Text extracted from each page:
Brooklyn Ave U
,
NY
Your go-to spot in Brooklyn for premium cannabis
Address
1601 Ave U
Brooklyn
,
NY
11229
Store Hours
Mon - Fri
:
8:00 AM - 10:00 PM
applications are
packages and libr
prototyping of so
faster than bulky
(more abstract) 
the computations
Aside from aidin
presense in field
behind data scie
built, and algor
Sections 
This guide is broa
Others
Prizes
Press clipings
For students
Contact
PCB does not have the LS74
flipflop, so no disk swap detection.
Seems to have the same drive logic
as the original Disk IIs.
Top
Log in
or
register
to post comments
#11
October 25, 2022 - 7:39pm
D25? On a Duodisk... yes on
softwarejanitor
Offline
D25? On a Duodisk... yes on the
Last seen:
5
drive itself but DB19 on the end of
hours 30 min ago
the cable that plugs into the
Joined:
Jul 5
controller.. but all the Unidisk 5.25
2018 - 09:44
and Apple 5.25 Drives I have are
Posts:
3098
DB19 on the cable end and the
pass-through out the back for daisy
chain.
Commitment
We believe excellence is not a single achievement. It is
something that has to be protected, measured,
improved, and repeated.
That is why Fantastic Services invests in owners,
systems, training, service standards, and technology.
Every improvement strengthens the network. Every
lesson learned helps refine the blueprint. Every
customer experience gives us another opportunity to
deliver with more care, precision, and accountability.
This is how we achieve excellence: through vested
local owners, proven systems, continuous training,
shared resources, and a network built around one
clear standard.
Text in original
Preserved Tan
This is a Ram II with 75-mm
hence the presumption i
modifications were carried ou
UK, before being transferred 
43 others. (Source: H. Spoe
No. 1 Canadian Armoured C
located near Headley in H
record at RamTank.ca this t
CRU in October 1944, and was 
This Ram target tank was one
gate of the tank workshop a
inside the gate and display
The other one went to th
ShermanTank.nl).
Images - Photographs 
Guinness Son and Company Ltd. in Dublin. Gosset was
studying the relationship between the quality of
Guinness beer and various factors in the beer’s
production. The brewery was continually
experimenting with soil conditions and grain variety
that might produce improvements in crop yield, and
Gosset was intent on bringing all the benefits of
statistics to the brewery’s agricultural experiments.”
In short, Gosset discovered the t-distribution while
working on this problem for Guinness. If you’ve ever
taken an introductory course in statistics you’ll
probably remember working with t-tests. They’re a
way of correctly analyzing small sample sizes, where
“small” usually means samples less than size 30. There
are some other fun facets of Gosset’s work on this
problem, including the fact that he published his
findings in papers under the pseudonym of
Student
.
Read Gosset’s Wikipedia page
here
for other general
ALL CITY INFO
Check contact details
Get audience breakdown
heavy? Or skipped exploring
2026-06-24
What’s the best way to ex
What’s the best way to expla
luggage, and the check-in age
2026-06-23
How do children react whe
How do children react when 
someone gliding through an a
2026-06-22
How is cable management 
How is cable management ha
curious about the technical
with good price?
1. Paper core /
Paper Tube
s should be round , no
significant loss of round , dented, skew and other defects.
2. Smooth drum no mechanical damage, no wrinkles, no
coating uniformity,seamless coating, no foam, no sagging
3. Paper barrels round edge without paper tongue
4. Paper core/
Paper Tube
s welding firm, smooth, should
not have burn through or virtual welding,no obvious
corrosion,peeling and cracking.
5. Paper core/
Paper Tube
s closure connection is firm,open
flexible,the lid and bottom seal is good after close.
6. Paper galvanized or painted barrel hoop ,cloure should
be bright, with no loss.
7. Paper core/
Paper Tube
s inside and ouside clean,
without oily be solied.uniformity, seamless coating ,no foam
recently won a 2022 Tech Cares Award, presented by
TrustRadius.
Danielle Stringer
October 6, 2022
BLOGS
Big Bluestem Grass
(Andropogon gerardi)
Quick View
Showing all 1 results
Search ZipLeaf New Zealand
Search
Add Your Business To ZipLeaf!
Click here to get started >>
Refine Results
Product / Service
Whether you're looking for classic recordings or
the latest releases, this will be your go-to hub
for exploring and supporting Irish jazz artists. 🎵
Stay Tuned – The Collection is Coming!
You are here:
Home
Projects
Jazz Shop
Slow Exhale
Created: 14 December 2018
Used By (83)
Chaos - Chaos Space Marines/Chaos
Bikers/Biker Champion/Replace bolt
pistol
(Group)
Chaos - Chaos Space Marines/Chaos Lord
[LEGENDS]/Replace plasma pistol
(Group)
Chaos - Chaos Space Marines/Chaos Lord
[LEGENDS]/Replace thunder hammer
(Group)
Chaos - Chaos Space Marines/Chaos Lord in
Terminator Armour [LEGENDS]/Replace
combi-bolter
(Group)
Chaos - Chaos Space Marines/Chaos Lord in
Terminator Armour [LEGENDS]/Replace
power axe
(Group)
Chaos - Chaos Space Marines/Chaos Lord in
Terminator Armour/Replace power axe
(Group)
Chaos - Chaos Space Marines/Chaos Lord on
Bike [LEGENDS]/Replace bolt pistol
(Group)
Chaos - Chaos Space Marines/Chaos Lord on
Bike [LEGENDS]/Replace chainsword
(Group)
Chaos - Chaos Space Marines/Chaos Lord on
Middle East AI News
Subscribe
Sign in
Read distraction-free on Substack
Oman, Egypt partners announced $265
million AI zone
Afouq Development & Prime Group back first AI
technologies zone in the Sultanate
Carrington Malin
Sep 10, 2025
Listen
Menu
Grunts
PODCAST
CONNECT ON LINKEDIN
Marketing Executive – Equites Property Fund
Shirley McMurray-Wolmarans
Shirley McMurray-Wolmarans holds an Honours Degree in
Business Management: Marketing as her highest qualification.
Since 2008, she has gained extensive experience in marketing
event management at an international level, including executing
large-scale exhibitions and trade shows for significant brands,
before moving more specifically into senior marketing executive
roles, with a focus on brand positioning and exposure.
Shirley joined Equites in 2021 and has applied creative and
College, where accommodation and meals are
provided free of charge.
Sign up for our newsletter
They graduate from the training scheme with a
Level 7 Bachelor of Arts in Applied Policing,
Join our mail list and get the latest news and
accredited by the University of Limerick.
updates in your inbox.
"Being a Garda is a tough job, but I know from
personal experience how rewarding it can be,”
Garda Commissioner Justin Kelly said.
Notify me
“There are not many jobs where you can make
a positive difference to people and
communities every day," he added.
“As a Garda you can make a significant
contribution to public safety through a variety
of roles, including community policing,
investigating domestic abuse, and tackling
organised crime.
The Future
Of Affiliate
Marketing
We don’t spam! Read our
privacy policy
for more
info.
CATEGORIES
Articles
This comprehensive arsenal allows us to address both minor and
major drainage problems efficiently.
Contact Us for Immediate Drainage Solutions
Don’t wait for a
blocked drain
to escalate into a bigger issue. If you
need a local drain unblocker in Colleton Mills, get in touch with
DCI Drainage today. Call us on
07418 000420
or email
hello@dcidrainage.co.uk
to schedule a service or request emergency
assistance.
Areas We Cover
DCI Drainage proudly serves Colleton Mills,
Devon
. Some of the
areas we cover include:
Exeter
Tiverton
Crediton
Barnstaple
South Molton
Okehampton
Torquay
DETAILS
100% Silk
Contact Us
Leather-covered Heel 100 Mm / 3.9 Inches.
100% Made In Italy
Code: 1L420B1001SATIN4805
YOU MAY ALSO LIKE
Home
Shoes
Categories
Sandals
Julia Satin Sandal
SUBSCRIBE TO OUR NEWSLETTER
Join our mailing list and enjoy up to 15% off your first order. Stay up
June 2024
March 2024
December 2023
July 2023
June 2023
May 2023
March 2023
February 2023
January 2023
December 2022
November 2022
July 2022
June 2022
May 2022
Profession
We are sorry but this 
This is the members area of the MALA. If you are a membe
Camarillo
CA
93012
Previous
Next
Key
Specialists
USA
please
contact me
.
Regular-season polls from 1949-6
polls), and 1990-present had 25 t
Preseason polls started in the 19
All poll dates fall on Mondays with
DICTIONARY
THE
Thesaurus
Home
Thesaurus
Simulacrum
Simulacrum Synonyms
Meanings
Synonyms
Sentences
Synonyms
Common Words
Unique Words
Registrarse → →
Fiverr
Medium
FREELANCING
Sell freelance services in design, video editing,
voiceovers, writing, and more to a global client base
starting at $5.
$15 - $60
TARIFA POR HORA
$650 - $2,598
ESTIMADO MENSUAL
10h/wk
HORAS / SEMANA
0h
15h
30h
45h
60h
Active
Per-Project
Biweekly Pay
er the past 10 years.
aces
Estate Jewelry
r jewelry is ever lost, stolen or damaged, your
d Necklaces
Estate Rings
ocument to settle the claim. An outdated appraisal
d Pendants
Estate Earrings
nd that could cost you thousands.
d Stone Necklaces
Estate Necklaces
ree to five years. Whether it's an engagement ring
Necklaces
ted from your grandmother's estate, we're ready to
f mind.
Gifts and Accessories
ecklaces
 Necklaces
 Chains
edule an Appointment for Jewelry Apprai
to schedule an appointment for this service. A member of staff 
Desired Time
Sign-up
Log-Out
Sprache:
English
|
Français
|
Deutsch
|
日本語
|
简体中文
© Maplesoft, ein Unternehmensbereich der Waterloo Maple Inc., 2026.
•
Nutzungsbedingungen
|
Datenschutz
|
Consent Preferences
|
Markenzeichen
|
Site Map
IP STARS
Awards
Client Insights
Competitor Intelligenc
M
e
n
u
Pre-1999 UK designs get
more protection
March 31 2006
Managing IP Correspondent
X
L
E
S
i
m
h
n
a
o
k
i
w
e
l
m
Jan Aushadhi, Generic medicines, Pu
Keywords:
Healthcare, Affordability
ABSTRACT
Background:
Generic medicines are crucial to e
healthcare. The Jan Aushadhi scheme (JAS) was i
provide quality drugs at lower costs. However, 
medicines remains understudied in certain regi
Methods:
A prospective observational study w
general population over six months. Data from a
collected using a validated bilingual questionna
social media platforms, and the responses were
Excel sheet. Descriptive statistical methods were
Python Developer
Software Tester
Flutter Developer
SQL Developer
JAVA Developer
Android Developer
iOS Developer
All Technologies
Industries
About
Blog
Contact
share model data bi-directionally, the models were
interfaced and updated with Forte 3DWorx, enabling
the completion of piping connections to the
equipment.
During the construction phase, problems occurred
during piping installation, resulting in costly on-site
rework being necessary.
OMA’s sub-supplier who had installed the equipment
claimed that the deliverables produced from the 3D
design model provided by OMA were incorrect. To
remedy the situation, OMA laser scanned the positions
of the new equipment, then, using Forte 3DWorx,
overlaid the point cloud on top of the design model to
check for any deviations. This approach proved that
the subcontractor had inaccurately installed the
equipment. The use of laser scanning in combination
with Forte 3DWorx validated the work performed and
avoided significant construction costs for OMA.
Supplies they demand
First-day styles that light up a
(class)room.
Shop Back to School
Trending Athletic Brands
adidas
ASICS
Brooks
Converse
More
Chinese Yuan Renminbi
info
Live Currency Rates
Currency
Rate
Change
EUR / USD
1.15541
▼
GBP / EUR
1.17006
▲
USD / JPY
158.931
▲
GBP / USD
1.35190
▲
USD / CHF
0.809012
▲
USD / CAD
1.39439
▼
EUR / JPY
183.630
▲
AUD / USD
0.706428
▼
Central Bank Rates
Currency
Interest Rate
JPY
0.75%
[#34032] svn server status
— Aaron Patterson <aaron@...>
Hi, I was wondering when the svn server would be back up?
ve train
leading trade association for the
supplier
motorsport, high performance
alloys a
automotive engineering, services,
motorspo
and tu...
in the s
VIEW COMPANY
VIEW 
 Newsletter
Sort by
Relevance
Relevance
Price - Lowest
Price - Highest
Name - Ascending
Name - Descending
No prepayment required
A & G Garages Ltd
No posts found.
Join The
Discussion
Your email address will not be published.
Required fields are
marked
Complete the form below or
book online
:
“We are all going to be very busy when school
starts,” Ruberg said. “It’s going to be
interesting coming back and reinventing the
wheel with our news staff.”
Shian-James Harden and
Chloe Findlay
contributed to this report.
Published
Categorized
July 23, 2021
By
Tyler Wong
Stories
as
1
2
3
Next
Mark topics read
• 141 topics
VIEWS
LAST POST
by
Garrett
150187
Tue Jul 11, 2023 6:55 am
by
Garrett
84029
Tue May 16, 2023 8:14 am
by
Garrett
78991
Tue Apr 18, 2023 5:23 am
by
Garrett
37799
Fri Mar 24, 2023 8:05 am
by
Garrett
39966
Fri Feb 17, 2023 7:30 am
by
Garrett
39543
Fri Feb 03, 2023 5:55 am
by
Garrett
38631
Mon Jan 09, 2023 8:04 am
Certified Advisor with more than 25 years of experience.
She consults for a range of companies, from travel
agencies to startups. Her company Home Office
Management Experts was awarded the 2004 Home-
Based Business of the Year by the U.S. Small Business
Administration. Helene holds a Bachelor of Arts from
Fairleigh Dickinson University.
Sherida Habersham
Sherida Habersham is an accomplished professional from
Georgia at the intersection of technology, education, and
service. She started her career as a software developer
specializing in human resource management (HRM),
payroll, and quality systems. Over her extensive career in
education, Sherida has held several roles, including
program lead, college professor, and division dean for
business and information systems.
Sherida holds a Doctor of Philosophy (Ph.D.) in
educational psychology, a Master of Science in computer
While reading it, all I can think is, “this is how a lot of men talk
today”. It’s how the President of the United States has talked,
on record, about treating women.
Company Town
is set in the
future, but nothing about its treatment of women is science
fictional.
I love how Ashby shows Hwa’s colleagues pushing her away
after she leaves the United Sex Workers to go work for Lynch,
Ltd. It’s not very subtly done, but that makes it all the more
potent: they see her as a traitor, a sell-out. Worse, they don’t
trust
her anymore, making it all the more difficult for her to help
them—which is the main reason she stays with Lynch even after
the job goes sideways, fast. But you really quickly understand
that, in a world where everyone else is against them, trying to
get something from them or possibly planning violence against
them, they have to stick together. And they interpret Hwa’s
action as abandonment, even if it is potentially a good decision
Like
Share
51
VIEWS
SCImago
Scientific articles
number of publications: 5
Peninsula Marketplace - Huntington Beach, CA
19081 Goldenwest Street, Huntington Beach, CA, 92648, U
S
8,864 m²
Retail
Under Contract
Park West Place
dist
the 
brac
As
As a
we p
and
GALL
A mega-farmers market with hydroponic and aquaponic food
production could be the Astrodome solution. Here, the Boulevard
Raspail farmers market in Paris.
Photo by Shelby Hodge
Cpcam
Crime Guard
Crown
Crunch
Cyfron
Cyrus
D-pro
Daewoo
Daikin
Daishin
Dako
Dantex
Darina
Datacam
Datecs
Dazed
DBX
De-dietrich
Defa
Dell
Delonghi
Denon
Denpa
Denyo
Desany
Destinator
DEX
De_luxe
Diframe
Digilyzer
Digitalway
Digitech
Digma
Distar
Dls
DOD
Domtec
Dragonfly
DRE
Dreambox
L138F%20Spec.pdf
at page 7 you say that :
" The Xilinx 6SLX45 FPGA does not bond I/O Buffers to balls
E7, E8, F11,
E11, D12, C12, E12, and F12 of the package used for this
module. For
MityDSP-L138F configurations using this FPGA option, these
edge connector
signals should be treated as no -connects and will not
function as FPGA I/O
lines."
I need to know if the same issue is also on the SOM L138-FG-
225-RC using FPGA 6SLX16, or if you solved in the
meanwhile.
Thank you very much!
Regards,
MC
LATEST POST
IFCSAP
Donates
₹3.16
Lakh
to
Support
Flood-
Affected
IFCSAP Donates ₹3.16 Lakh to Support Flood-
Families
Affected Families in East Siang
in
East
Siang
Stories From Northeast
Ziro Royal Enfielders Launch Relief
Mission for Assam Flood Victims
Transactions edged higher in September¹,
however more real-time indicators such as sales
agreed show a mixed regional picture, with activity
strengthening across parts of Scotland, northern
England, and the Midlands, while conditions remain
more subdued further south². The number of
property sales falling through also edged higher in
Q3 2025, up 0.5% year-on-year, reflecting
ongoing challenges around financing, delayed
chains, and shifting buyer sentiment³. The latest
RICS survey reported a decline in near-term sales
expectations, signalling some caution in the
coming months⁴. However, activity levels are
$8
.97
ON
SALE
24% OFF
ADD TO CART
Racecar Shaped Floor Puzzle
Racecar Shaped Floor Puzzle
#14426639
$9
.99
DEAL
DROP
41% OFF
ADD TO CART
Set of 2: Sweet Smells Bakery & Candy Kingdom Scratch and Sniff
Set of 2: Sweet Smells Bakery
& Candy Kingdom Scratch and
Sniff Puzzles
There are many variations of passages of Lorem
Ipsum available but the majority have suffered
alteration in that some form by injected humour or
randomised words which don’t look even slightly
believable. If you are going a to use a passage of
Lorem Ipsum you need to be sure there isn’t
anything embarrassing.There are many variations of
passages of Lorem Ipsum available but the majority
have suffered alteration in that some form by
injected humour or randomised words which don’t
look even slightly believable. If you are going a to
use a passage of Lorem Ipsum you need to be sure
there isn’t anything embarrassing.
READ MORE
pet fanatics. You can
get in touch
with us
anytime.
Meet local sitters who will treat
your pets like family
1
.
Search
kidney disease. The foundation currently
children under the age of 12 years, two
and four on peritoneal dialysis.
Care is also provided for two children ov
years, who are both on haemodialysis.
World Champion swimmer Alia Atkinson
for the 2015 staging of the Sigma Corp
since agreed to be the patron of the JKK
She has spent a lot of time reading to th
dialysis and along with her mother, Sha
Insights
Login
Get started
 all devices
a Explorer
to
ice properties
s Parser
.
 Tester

> **TASK BRIEF**
Reproduce the material from its first line through the line containing "located near Headley in H", with both of those lines included.

> **SOLUTION TO THIS PROBLEM**
Brooklyn Ave U
,
NY
Your go-to spot in Brooklyn for premium cannabis
Address
1601 Ave U
Brooklyn
,
NY
11229
Store Hours
Mon - Fri
:
8:00 AM - 10:00 PM
applications are
packages and libr
prototyping of so
faster than bulky
(more abstract) 
the computations
Aside from aidin
presense in field
behind data scie
built, and algor
Sections 
This guide is broa
Others
Prizes
Press clipings
For students
Contact
PCB does not have the LS74
flipflop, so no disk swap detection.
Seems to have the same drive logic
as the original Disk IIs.
Top
Log in
or
register
to post comments
#11
October 25, 2022 - 7:39pm
D25? On a Duodisk... yes on
softwarejanitor
Offline
D25? On a Duodisk... yes on the
Last seen:
5
drive itself but DB19 on the end of
hours 30 min ago
the cable that plugs into the
Joined:
Jul 5
controller.. but all the Unidisk 5.25
2018 - 09:44
and Apple 5.25 Drives I have are
Posts:
3098
DB19 on the cable end and the
pass-through out the back for daisy
chain.
Commitment
We believe excellence is not a single achievement. It is
something that has to be protected, measured,
improved, and repeated.
That is why Fantastic Services invests in owners,
systems, training, service standards, and technology.
Every improvement strengthens the network. Every
lesson learned helps refine the blueprint. Every
customer experience gives us another opportunity to
deliver with more care, precision, and accountability.
This is how we achieve excellence: through vested
local owners, proven systems, continuous training,
shared resources, and a network built around one
clear standard.
Text in original
Preserved Tan
This is a Ram II with 75-mm
hence the presumption i
modifications were carried ou
UK, before being transferred 
43 others. (Source: H. Spoe
No. 1 Canadian Armoured C
located near Headley in H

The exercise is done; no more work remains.